The petition urged the government to immediately withdraw all cases registered against members of the Shia community, take action against clerics engaged in hate speech and ensure neutral law enforcement.
“The PTI [Pakistan Tehreek-e-Insaf political party] leadership must probe the matter of grave concern where the leaders of banned militant outfits find the easy way out to rename their parties and organizations and rebrand themselves amongst the general public and restart operating without any legal action and accountability with full freedom [and are] even granted security protocols by the police,” it concluded.
Imtiaz Alam, secretary-general of the South Asian Free Media Association (SAFMA), supported the statement.
“SAFMA and myself fully endorse the statement of genuine concern and warn that sectarian warfare will drown every sect of Islam into an internecine conflict. This is a direct consequence of theocratization of the state as in India, Iraq. It must end now,” he tweeted on Sept. 14.
Taimur Rahman, a professor of political science at Lahore University of Management Sciences, requested the public not to support anti-Shia rallies.
“We are deeply saddened. We have seen in the 80s and 90s that a nation is destroyed whenever sectarianism strengthens. It doesn’t serve Islam, Pakistan or the public,” he said.
“The result of maintaining the dignity of the disciples [of Prophet Muhammad] has always been the opposite, leading to murders becoming a common practice. A kafir is not considered even a minority with associated rights. People demand their expulsion from government and army jobs as well as important positions. Some only demand their assassination. We have seen it all.
“Shias are a powerful minority in Pakistan. They will retaliate in any war against them.
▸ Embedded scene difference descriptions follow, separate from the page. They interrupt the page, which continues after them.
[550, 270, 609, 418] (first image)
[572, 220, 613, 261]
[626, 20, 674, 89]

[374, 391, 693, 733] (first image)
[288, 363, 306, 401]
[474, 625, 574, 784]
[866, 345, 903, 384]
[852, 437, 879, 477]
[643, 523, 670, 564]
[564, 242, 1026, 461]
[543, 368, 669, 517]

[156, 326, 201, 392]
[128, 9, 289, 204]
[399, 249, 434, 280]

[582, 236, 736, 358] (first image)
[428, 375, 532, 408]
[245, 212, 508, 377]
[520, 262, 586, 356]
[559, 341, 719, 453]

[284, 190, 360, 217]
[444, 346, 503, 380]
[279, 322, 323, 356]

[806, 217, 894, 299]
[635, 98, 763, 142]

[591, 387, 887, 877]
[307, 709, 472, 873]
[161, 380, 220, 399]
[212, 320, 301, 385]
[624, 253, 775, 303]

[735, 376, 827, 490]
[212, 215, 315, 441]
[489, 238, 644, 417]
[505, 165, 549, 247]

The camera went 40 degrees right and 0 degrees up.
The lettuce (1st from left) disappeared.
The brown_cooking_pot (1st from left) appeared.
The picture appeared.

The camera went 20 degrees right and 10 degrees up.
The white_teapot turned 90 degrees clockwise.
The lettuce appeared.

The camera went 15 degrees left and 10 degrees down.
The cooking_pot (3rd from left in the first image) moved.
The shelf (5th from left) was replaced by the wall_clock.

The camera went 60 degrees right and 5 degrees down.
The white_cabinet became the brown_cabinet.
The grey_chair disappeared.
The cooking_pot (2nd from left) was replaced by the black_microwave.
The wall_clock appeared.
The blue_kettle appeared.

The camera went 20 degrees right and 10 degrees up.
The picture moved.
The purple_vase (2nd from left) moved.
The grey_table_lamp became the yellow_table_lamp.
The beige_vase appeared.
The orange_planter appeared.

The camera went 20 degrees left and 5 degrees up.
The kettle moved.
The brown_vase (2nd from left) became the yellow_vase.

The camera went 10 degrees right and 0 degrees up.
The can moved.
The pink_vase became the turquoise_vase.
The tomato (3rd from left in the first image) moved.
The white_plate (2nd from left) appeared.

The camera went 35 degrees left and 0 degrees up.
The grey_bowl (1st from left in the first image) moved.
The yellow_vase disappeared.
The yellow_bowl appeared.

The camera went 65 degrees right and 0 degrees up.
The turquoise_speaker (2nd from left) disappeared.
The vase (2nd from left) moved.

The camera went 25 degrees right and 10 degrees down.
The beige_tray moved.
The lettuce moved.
The resulting massacre will result in migration of the literate. There is no progress and education in a civil war. The government is not controlling this and the state doesn’t care about it.”
The Human Rights Commission of Pakistan (HRCP), another signatory of the petition, claims Karachi is the most affected city by sectarianism. Five Shias, including a senior doctor, were gunned down in the seaport city last year, it said in its annual report.